Using that same reasoning, Foreman said he implements last-minute cancellation fees at his other restaurants for special occasions like holiday meals, when it’s unlikely that walk-in diners will fill abandoned seats. “Thanksgiving is different from a Wednesday night in September,” he said.
Still, Foreman says he doesn’t often have to charge the fees — and the restaurant will waive them when there are extenuating circumstances. “We don’t get many capricious cancellations at Charleston,” he said. “People plan and look forward to it.”
Though attitudes seem to be changing, restaurant strategist Martha Lucius thinks the dining industry has previously been hesitant to charge no-show penalties because they seem to run counter to the very notion of hospitality, where there is often a “customer is always right” mentality.
“It’s part of hospitality to not have punitive costs,” Lucius said. “Restaurants don’t want to charge this; they’re trying to figure out how not to, but if they’re doing it, they’re doing it for a doggone good reason.”
Behind the scenes, she said, restaurants are paying hefty sums for booking platforms; a subscription to OpenTable, for instance, can cost a larger establishment $2,000 a month. “There’s two sides of the coin: one is the reservation being put in, and then there is the cost of a reservation system,” Lucius said. “In Baltimore, I feel the restaurant owners are being hand-tied by the apps that charge them a chunk of money.”
Some restaurants in nearby Washington, D.C., are giving up on reservations altogether and accepting walk-in customers only to avoid the headache of no-shows and platform fees, Lucius added.
But for those who charge cancellation fees, communication and flexibility are key to helping them gain wider acceptance, Rigg said.
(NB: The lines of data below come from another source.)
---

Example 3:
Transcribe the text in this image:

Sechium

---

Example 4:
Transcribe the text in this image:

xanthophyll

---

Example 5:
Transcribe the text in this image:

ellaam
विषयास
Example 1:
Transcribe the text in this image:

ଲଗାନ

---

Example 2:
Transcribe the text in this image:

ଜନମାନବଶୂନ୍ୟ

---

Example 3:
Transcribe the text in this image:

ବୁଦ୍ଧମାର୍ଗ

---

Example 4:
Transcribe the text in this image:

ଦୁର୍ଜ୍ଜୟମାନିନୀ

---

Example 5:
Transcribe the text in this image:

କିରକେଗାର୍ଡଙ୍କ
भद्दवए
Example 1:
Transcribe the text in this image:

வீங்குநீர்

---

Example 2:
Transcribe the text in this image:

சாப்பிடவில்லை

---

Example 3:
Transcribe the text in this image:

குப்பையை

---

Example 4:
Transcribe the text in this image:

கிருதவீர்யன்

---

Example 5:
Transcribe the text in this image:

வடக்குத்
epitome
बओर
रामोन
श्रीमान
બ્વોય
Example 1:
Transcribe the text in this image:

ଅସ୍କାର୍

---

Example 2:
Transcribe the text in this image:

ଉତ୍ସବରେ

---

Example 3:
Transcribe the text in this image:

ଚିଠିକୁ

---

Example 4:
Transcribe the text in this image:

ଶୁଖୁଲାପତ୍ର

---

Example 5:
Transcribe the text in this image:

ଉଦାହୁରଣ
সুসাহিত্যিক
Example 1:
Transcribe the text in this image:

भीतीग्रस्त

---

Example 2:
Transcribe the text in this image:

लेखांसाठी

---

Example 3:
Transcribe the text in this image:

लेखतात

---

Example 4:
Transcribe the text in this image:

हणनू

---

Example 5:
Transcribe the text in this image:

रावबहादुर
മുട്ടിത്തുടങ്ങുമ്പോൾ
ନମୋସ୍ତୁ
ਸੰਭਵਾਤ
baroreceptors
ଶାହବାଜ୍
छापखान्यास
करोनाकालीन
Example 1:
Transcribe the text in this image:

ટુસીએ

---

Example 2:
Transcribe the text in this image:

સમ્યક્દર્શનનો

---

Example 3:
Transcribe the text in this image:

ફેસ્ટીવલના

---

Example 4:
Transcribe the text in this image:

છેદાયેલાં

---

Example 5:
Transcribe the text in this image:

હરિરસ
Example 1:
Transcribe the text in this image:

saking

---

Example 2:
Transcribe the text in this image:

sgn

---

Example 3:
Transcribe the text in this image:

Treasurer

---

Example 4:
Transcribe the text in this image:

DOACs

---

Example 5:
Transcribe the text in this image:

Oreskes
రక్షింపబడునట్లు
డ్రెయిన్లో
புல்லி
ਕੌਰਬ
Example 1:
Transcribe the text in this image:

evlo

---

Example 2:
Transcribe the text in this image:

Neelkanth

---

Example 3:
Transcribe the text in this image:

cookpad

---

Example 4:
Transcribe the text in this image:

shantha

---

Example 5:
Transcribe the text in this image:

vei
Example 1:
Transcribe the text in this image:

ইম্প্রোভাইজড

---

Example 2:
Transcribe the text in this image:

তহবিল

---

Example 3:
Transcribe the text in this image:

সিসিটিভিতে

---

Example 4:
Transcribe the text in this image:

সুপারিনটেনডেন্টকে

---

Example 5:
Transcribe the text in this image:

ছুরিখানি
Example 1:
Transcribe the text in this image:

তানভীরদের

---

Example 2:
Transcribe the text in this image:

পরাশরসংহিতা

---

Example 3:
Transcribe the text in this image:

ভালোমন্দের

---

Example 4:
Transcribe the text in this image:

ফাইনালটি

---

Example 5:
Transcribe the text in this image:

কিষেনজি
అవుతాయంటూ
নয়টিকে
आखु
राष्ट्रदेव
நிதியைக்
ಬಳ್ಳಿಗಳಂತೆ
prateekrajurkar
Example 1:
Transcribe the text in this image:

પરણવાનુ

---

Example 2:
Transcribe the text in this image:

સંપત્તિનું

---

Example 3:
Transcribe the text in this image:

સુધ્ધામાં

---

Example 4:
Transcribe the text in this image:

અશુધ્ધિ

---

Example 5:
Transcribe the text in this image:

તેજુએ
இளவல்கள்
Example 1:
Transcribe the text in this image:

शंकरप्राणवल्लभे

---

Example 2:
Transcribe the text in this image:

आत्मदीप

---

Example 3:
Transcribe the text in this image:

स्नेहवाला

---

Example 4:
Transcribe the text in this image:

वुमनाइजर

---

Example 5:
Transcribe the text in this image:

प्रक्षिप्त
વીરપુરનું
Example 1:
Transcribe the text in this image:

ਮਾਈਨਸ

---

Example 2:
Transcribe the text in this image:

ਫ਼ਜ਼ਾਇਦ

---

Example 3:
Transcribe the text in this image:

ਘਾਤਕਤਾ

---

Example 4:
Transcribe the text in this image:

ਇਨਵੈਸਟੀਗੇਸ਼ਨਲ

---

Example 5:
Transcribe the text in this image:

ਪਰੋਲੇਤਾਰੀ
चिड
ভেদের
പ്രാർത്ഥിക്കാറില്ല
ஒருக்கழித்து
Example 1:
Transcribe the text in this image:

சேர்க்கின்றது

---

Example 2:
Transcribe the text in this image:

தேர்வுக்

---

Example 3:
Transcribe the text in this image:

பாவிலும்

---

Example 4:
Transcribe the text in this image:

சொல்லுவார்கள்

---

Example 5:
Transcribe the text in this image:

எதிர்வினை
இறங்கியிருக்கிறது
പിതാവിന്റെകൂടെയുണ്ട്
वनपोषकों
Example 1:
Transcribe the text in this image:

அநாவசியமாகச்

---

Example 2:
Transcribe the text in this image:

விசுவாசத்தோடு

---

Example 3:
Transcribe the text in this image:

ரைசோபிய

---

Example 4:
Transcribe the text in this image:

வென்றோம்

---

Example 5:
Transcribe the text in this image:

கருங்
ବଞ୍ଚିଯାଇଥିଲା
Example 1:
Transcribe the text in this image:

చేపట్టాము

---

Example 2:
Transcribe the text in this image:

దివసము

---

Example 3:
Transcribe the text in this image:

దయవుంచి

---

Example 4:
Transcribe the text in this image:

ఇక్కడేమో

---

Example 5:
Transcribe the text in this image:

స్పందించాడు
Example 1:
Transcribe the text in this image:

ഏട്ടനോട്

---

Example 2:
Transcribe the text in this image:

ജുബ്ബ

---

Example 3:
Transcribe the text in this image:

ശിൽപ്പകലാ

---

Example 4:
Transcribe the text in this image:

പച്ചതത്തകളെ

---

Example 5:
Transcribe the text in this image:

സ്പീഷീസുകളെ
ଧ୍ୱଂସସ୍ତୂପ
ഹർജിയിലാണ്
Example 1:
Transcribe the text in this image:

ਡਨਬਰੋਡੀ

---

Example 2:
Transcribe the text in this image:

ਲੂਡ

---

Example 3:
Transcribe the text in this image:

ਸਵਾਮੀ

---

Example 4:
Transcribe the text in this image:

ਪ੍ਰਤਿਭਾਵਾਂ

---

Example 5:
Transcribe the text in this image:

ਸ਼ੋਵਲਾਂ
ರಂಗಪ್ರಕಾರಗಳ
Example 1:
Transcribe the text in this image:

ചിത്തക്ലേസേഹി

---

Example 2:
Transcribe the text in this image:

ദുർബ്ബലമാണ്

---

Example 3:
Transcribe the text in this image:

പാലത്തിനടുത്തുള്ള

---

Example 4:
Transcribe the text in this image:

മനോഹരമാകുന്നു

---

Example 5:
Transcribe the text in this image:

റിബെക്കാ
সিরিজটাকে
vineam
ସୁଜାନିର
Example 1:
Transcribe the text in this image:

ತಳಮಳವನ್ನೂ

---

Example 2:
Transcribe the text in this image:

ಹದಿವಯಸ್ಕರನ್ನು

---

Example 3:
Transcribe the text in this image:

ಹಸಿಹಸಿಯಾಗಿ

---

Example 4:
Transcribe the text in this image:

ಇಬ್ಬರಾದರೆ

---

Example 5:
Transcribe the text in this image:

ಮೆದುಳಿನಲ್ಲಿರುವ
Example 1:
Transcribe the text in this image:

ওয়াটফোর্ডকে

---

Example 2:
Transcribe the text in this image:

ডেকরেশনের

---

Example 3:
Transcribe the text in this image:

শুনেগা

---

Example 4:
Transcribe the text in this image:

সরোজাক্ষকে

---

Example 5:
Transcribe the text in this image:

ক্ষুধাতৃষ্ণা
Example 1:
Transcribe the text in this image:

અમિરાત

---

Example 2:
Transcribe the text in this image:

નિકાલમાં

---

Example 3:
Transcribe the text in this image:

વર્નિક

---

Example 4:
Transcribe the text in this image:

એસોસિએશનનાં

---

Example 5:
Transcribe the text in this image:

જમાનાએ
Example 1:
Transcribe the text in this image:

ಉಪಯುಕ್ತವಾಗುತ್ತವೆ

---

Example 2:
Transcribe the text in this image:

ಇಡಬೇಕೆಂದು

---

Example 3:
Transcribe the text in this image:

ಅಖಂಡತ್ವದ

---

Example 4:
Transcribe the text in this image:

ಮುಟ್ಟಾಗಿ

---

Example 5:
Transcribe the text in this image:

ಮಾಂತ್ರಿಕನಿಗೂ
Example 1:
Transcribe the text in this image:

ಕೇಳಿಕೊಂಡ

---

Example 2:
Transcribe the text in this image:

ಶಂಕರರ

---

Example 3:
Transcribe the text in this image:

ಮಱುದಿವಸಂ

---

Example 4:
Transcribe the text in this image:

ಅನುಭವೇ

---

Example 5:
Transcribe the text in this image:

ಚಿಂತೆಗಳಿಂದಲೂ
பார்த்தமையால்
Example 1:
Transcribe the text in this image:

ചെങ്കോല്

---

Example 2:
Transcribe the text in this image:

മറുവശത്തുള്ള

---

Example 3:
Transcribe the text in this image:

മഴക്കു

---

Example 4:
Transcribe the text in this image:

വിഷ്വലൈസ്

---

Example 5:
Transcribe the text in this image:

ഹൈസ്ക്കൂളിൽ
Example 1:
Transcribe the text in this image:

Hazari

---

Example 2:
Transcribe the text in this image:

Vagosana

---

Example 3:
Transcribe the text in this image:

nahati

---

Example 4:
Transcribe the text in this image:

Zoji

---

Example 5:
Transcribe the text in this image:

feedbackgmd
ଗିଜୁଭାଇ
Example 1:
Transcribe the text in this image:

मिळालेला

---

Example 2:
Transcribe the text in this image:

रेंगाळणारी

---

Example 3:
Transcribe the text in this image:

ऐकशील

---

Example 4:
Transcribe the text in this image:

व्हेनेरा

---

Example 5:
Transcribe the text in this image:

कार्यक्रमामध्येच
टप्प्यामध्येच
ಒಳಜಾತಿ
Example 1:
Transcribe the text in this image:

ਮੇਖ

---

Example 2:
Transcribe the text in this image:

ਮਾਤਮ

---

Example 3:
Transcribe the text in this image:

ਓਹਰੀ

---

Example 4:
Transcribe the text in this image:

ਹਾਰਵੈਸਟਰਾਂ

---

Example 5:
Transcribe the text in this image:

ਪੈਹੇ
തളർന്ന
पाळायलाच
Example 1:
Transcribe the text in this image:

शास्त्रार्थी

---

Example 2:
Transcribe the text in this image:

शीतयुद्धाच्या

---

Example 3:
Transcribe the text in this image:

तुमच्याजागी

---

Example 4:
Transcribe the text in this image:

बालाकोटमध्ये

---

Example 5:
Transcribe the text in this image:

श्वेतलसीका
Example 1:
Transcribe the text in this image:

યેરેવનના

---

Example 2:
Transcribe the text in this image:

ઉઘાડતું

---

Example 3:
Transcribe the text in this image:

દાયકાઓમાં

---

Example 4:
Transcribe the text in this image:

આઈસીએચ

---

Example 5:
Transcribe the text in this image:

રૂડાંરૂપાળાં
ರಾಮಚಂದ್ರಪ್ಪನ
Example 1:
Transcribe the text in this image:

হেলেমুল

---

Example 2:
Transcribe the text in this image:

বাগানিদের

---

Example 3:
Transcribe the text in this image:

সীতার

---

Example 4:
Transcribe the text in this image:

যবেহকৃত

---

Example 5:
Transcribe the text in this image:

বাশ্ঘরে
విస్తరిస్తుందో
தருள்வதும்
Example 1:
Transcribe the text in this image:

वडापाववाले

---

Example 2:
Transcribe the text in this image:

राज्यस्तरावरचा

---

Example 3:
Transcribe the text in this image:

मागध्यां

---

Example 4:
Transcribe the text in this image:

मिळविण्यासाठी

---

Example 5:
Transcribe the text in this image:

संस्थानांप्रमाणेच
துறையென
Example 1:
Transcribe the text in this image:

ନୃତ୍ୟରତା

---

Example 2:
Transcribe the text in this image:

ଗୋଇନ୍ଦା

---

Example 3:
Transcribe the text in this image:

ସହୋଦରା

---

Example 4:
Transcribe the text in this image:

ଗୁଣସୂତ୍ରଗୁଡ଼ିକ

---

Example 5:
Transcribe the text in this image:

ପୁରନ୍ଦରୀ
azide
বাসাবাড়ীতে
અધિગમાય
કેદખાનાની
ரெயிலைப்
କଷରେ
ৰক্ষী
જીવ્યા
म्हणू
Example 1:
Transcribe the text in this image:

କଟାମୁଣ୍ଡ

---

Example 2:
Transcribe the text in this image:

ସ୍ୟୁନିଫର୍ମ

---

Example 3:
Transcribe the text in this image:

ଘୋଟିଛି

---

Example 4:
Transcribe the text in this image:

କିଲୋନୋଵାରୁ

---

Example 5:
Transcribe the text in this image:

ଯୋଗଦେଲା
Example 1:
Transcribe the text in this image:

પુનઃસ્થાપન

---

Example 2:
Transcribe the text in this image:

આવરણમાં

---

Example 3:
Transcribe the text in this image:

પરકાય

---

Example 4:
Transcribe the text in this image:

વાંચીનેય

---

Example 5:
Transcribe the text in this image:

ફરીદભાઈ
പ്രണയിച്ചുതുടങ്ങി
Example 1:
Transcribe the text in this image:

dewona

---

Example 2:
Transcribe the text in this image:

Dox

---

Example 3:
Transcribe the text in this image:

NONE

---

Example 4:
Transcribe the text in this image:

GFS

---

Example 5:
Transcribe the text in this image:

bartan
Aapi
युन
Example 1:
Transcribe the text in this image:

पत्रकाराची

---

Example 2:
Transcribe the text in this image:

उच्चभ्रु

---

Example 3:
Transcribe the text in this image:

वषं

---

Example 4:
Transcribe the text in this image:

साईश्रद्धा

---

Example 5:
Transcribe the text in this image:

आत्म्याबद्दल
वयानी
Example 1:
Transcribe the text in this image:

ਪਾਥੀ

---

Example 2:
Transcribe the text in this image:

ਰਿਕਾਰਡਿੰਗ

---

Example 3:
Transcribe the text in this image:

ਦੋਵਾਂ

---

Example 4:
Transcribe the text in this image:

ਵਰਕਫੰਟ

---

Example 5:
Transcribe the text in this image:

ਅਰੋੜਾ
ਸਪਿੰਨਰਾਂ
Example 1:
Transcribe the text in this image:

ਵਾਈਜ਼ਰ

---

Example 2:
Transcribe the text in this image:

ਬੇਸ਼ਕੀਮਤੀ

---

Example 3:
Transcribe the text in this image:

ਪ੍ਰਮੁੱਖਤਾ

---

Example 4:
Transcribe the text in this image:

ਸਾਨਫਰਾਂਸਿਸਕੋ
In February, a Boston fine-dining spot called Table went viral after chef and owner Jen Royle got into an online spat with a customer who disputed a $250 charge for a missed reservation. Royle berated the customer for “screwing over” her restaurant and staff; the customer countered that he had to cancel because he was hospitalized. The outcry forced her to temporarily lock down her personal and professional social media pages.
“The more clarity that is provided by the restaurant, I think the more understanding we as consumers will be,” Rigg said.
“Nobody likes to get stood up,” she added.